** Start of DOCUMENT TEXT **

Import duty raised to 15%: what the structure looks like
Market reports said the effective customs duty on gold and silver imports has been increased to 15% from 6%. Under the revised structure, the government has imposed a 10% basic customs duty along with a 5% Agriculture Infrastructure and Development Cess (AIDC). Taken together, the combined import tax totals 15%. For investors, the details matter because domestic prices for gold and silver often adjust quickly when import costs move, even before physical supply chains fully reset.
MCX gold and silver futures surge at the open
Precious metal prices saw a sharp jump on the Multi Commodity Exchange (MCX) following the duty change. Domestic gold futures were reported up 7.2% at ₹1,64,497 per 10 grams, while silver futures surged 8% to ₹3,01,429 per kilogram. In another market snapshot, gold futures for June 2026 delivery rose ₹9,206, or 6%, to ₹1,62,648 per 10 grams. Silver contracts for July 2026 delivery climbed ₹16,743, or 6%, to ₹2,95,805 per kilogram. Separately, another update said gold futures for June delivery traded at ₹1,62,621 per 10 grams, up 6% from the previous close of ₹1,53,442, while silver futures for July delivery rose 6.6% to ₹2,97,499 per kilogram.

** End of DOCUMENT TEXT **
** Start of ENTRIES SUPPLIED **

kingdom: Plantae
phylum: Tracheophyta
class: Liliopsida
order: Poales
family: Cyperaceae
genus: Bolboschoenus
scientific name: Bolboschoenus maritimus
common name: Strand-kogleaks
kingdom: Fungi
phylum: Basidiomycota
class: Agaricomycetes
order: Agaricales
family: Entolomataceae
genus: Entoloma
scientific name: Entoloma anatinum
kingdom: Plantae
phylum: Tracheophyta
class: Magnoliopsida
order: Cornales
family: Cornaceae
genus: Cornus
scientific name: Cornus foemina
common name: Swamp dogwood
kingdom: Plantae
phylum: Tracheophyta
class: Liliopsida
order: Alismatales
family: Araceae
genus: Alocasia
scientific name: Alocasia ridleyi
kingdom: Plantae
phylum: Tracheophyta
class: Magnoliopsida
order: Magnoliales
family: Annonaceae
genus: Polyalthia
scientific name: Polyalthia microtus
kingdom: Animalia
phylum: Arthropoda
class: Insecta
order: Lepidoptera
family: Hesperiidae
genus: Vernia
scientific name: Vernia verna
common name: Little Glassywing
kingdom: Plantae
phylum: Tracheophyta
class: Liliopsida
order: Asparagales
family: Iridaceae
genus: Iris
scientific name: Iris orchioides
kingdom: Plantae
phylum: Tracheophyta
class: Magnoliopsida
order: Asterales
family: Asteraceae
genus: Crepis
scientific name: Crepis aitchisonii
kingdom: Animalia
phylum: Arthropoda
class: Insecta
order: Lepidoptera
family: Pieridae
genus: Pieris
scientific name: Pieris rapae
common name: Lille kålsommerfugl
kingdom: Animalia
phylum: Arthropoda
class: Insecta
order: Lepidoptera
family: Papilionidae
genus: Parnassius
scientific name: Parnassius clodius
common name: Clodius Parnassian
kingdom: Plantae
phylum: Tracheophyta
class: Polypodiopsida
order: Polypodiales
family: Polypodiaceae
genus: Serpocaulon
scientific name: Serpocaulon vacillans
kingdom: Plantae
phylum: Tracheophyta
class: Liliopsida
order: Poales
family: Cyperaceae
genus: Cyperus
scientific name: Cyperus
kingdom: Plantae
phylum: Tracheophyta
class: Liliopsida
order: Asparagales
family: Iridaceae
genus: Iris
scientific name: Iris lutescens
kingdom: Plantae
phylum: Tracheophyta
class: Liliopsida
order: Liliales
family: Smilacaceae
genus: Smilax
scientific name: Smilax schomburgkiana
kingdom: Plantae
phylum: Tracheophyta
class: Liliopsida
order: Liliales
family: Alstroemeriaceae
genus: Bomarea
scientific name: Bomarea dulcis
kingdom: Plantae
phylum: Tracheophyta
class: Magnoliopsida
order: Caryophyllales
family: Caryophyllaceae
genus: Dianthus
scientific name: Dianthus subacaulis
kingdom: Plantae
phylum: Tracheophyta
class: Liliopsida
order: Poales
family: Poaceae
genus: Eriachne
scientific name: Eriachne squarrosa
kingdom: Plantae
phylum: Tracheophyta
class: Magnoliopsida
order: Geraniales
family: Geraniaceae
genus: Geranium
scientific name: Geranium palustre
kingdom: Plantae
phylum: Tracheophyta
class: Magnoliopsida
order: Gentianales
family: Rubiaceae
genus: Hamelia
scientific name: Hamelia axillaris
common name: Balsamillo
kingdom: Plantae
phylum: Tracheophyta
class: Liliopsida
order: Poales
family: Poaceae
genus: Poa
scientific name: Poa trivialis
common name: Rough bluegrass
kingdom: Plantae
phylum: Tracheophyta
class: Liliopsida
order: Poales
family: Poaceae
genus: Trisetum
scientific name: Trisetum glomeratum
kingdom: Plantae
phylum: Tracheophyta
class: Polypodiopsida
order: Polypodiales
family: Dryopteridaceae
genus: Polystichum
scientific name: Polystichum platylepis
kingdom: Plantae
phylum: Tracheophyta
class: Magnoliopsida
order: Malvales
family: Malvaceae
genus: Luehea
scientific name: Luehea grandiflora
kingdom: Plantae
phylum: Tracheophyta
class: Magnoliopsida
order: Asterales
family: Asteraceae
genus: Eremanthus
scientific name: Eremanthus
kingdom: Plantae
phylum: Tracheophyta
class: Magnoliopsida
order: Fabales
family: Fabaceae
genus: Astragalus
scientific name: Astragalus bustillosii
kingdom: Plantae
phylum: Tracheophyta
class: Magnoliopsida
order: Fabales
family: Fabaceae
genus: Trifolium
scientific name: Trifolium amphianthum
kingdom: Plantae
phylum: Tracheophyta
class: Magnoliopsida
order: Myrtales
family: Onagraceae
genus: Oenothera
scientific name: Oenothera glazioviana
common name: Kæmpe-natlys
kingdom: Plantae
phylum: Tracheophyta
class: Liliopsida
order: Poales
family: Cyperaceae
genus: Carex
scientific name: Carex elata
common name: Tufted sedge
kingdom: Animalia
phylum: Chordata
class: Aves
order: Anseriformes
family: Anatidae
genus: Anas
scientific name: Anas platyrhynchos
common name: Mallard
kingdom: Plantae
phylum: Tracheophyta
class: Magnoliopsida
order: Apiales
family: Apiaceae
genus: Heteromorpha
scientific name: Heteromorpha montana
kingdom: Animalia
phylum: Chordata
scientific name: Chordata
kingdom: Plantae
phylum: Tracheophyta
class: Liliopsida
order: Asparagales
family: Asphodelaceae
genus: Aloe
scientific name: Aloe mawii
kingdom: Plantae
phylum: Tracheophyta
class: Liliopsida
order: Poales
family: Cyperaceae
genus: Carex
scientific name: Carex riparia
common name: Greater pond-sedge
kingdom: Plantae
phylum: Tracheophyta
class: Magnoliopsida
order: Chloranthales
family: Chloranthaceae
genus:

** End of ENTRIES SUPPLIED **

### TASK 1
Answer these from the article on the gold and silver import duty, one line each:
(a) What rate of basic customs duty has the government imposed?
(b) What was the effective customs duty on gold and silver imports before the increase?
(c) To what price did gold futures for June 2026 delivery rise?
### TASK 2
From the article on the gold and silver import duty, list every per-kilogram price reported for silver futures.
### TASK 3
Please carry on the article on the gold and silver import duty from its last sentence.

### WRITTEN REPLY 1
(a) 10%
(b) 6%
(c) ₹1,62,648 per 10 grams

### WRITTEN REPLY 2
₹3,01,429 per kilogram
₹2,95,805 per kilogram
₹2,97,499 per kilogram

### WRITTEN REPLY 3
Gold and silver ETFs climb, with some counters spiking
Gold and silver exchange-traded funds (ETFs) rallied alongside the spike in futures. One set of reports pegged gains in many large gold ETFs in the 4% to 6% range, including Nippon India Gold ETF, Tata Gold ETF, HDFC Gold ETF and ICICI Prudential Gold ETF. Silver ETFs also climbed sharply, with Tata Silver ETF, Nippon India Silver ETF and HDFC Silver ETF rising between 4% and 6% in that window.
Another market update highlighted even larger intraday moves in select products. Among 25 gold ETFs tracked in that report, Quantum Gold Fund was cited as the top gainer, rising nearly 15% to an intraday high of ₹143.37 versus its previous close of ₹124.90. The same update noted Tata Gold ETF advancing 12%, while Zerodha Gold ETF climbed around 9%. Across the broader ETF set, another compilation said multiple gold ETFs were up roughly 4% to 6.5% by around 10:10 AM, while several silver ETFs rose in the 5% to 6% range.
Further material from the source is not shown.